Statistical analysis

Statistical analyses for demographic and clinical data were performed using the Statistical Package for the Social Sciences version 25.0 (IBM Corp., Armonk, NY). Receiver operating characteristic (ROC) analyses were performed using R (version 4.0.2; R Foundation for Statistical Computing, Vienna, Austria). Analyses of variance and χ2 tests were used to compare clinical features between the disease and control groups.

Group-wise comparisons of mean lobar TAR, TBR, and log-transformed relative power in each frequency band were performed using GLM after controlling for age, sex, and education. Since there were significant group differences in the frequency of antidepressants and acetylcholinesterase inhibitors use, they were further entered as covariates.

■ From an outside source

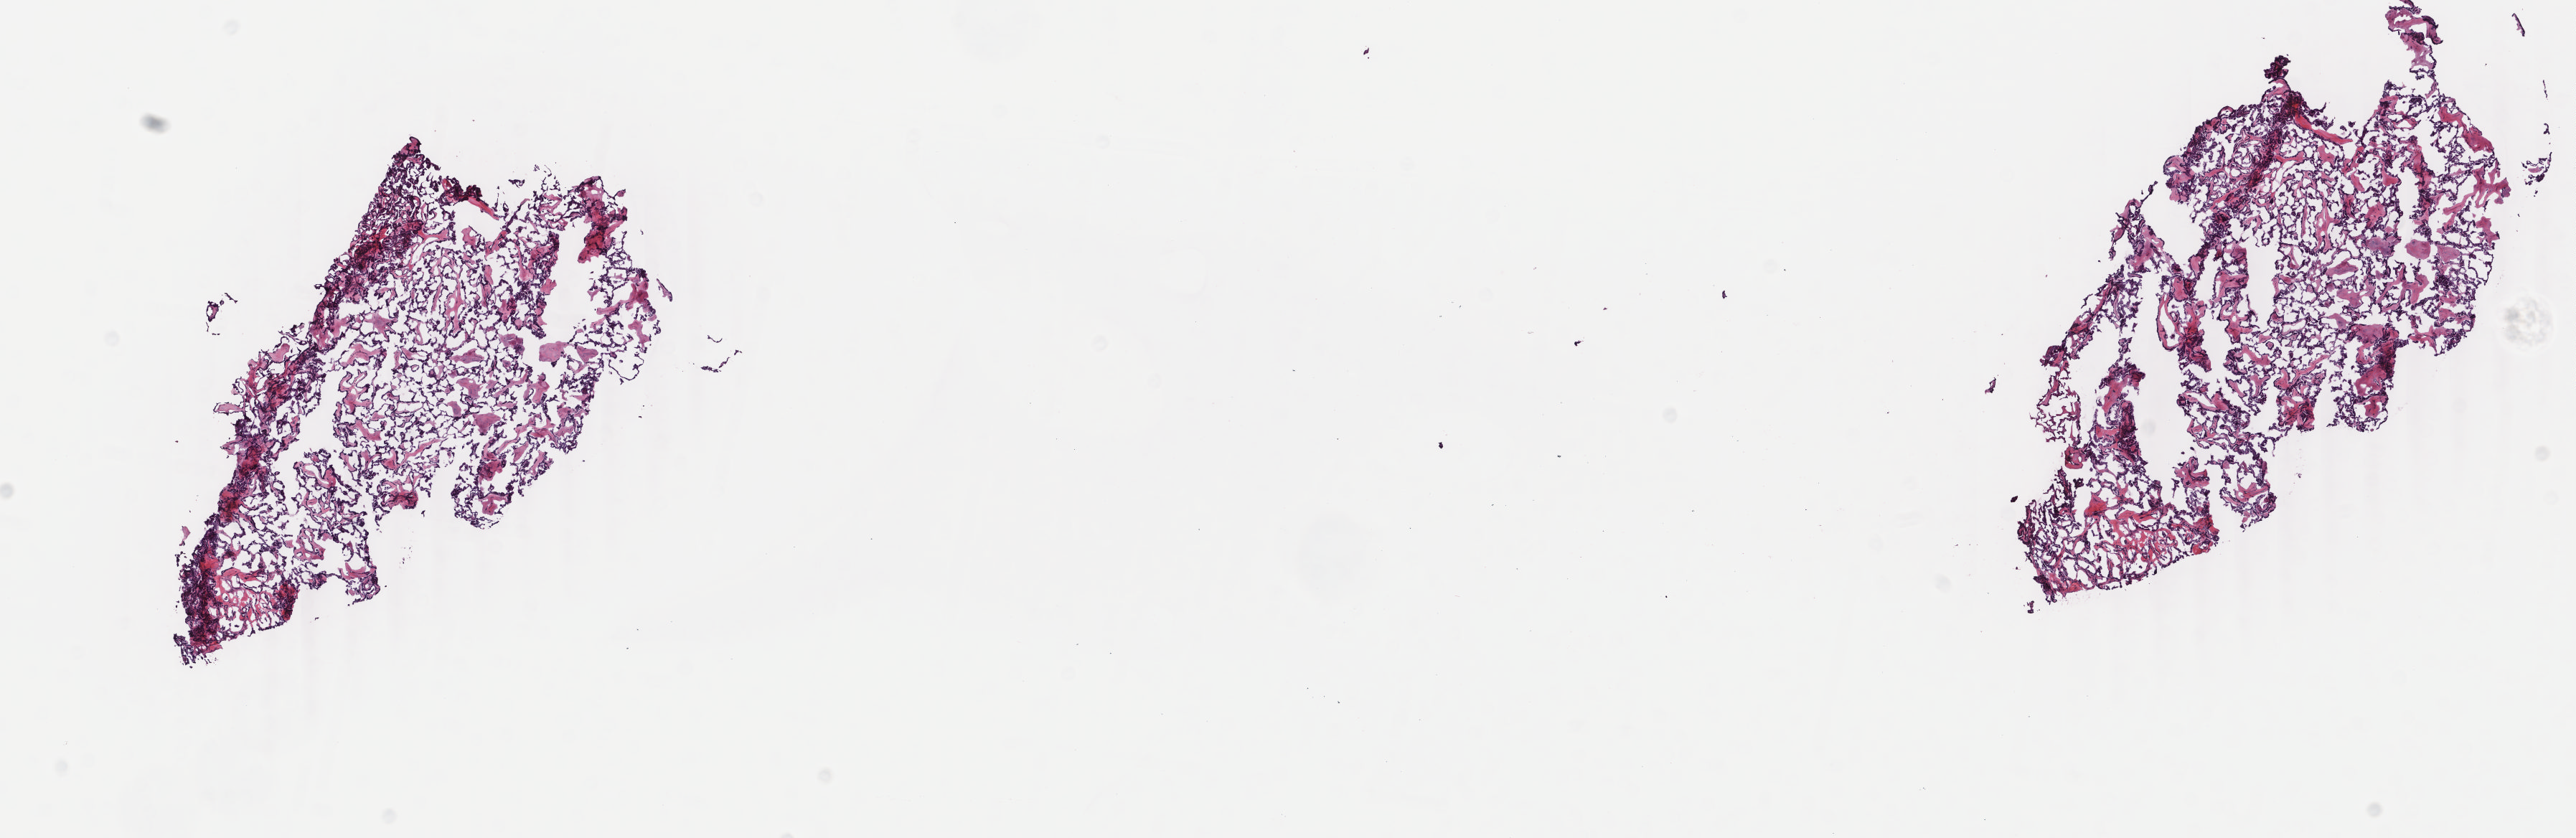
H&E whole-slide image, whole scanned area (about 14.3 x 4.6 mm) shown as a low-resolution overview; frozen section from the top of the tissue portion; thyroid, primary tumour sample. Female, age 60 years at initial diagnosis. Composition of this section per pathologist review: tumour cells 95%, tumour nuclei 99%, normal cells 0%, stromal cells 5%, necrosis 0%. Inflammatory infiltration, as recorded: lymphocyte infiltration 0%, monocyte infiltration 0%, neutrophil infiltration 0%.
AJCC pathologic stage: IVC (6th edition). Histologic diagnosis: Papillary adenocarcinoma, NOS. TNM: T4a N1b M1.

The independent and interaction effects of typical AD and LBD on log-transformed relative power in each frequency band, mean lobar TAR, and mean lobar TBR were also investigated using GLM after controlling for the same covariates. If the interaction terms of typical AD and LBD were significant (p < 0.05), typical AD, LBD, and their interaction terms were simultaneously entered as predictors. Only typical AD and LBD were entered as predictors in cases where their interaction term was not significant. As previous studies have shown that patients with PD and DLB have more prominent QEEG changes than AD patients, we categorized our study participants according to the presence of typical AD and the presence of LBD (PD + DLB). However, to determine the effects of different classifications based on the presence of ADCI (rather than typical AD) or that based on the presence of DLB (rather than LBD), further GLMs were performed as sensitivity analyses.

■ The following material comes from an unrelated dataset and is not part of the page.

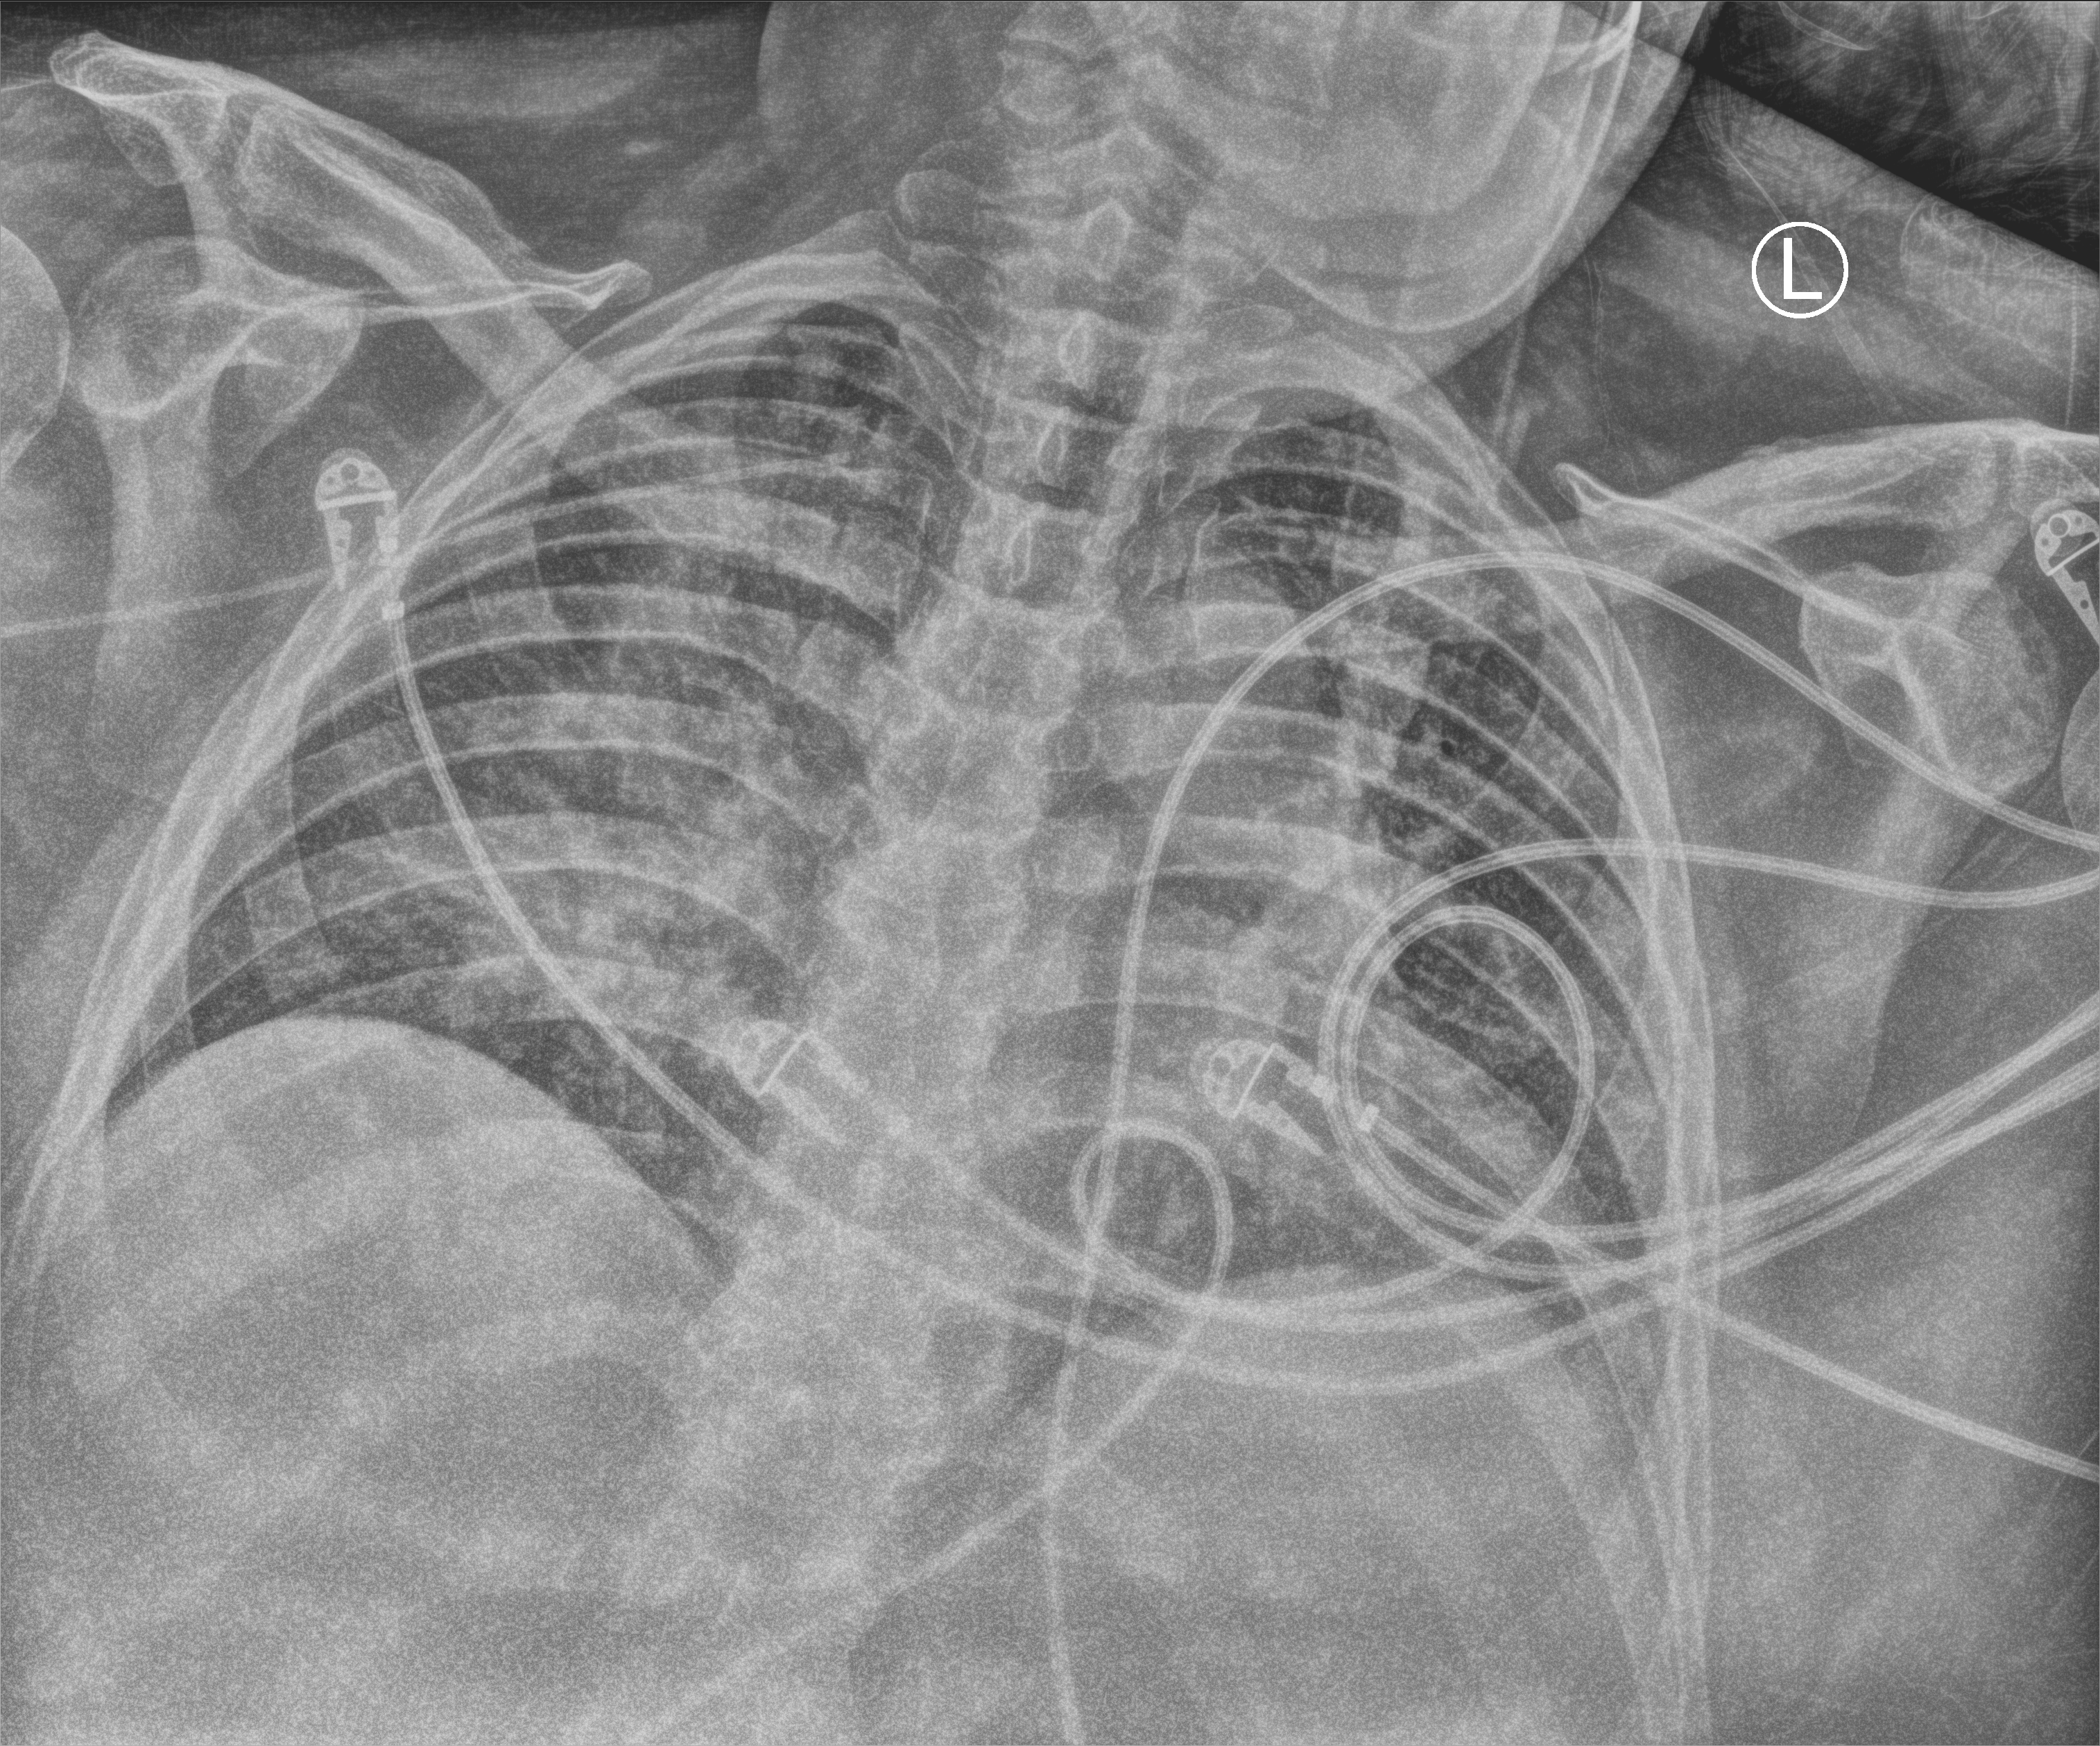
Bedside chest radiograph (computed radiography), anteroposterior (AP) projection. Patient hospitalised with COVID-19; male, aged 18–59 years.
From the hospital-stay record, not from the radiograph (when in the stay this image was taken is not recorded): admitted to intensive care during this hospital stay: yes; other chronic lung disease (admission record): no.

To determine the association of mean lobar TAR and TBR with core clinical features of LBD, we performed logistic regression analyses for the presence of visual hallucinations and cognitive fluctuations in patients with cognitive impairment after controlling for age, sex, education, disease duration, and the use of antidepressants and acetylcholinesterase inhibitors. To evaluate the association of mean TAR and TBR with the severity of parkinsonism, GLMs for the UPDRS part III score were performed after controlling for the same covariates with logistic regression analyses. To evaluate the association between EEG biomarkers and cognitive dysfunction, GLMs for neuropsychological test scores were performed after controlling for sex, disease duration, and the use of antidepressants and acetylcholinesterase inhibitors since neuropsychological test scores were age- and education-matched z-scores. We applied the FDR method to correct multiple comparisons, and FDR-corrected p-values < 0.05 were considered to be statistically significant.

The diagnostic accuracy based on lobar TAR or lobar TBR was evaluated by calculating the area under the receiver operating characteristic curve (AUC), with 95% confidence intervals (CIs). AUCs were compared using the DeLong method.

Ethics approval

Institutional Review Board of the Yonsei University Severance Hospital.